> Exercise brief
Copy every line of the entries that has the string "tuned" in it.

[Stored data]
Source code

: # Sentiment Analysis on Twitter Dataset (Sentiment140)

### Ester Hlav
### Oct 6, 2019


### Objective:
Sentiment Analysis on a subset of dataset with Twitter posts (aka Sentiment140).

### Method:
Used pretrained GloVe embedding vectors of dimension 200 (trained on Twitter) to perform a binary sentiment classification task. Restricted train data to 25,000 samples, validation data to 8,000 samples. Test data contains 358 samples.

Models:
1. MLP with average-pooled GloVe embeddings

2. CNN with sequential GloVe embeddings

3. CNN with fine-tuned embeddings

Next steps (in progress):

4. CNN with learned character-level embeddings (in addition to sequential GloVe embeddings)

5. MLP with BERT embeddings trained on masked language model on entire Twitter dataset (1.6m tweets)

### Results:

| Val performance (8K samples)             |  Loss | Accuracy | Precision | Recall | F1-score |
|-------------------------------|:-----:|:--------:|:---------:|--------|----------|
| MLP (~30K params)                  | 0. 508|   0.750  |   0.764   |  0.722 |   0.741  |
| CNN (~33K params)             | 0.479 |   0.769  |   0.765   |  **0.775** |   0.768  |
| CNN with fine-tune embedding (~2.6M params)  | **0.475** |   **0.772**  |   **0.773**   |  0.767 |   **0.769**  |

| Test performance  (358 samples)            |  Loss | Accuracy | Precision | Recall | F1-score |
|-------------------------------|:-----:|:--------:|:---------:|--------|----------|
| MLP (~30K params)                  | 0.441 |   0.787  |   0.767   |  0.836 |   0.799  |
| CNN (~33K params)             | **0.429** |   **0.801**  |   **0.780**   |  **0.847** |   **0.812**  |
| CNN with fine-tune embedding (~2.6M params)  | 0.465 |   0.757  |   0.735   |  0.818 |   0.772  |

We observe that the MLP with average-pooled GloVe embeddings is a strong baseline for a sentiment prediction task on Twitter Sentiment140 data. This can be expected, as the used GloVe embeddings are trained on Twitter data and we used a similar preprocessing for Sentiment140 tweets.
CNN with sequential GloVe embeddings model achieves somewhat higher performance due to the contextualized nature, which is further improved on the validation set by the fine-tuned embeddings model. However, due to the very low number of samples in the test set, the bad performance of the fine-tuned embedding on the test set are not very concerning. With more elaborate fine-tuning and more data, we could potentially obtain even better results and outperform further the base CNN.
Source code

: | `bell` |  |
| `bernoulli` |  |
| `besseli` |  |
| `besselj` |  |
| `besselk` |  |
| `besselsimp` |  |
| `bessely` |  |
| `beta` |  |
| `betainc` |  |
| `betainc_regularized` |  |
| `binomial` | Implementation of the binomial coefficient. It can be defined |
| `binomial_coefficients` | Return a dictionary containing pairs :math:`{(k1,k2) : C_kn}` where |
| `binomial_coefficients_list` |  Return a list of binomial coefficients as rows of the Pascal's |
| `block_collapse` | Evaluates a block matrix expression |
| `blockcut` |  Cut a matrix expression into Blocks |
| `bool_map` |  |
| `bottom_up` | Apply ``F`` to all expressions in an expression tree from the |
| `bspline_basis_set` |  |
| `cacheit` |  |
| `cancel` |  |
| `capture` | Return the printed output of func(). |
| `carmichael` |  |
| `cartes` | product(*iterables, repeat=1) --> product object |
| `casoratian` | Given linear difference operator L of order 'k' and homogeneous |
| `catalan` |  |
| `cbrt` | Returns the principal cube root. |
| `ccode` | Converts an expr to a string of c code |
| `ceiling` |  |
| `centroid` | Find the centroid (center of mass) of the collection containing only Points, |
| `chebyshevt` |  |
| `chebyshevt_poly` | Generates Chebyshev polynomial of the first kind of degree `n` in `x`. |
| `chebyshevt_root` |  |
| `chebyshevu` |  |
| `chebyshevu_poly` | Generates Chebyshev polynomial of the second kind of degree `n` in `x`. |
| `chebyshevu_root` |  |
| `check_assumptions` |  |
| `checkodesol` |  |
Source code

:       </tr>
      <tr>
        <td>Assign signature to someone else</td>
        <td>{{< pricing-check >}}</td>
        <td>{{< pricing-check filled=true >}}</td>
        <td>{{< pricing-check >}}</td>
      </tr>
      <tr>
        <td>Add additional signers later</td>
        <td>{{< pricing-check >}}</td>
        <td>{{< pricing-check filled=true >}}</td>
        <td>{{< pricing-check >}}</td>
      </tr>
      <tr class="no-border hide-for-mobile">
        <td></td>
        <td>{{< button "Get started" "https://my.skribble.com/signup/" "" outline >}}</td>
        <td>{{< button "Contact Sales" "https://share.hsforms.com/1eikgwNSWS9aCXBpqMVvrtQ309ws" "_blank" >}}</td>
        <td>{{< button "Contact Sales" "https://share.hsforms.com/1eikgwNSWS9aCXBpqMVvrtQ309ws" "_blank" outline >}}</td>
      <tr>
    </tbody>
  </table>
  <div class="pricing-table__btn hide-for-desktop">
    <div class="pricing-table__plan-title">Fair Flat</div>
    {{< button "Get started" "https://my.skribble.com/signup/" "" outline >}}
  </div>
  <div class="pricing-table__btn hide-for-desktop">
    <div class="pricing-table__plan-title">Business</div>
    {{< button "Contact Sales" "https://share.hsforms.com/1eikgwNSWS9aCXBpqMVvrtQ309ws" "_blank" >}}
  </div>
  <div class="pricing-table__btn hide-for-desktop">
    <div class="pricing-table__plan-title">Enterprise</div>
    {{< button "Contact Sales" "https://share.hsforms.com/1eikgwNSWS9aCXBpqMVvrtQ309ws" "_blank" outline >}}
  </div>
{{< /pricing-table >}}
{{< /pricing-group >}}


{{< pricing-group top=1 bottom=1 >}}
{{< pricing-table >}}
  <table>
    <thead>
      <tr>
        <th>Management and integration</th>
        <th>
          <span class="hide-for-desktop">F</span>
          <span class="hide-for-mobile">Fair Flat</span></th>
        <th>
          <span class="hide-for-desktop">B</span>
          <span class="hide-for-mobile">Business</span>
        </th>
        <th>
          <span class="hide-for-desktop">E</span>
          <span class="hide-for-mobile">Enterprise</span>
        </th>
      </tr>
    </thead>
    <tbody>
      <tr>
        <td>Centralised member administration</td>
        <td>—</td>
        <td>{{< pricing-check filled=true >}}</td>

> Solution to the exercise
3. CNN with fine-tuned embeddings
CNN with sequential GloVe embeddings model achieves somewhat higher performance due to the contextualized nature, which is further improved on the validation set by the fine-tuned embeddings model. However, due to the very low number of samples in the test set, the bad performance of the fine-tuned embedding on the test set are not very concerning. With more elaborate fine-tuning and more data, we could potentially obtain even better results and outperform further the base CNN.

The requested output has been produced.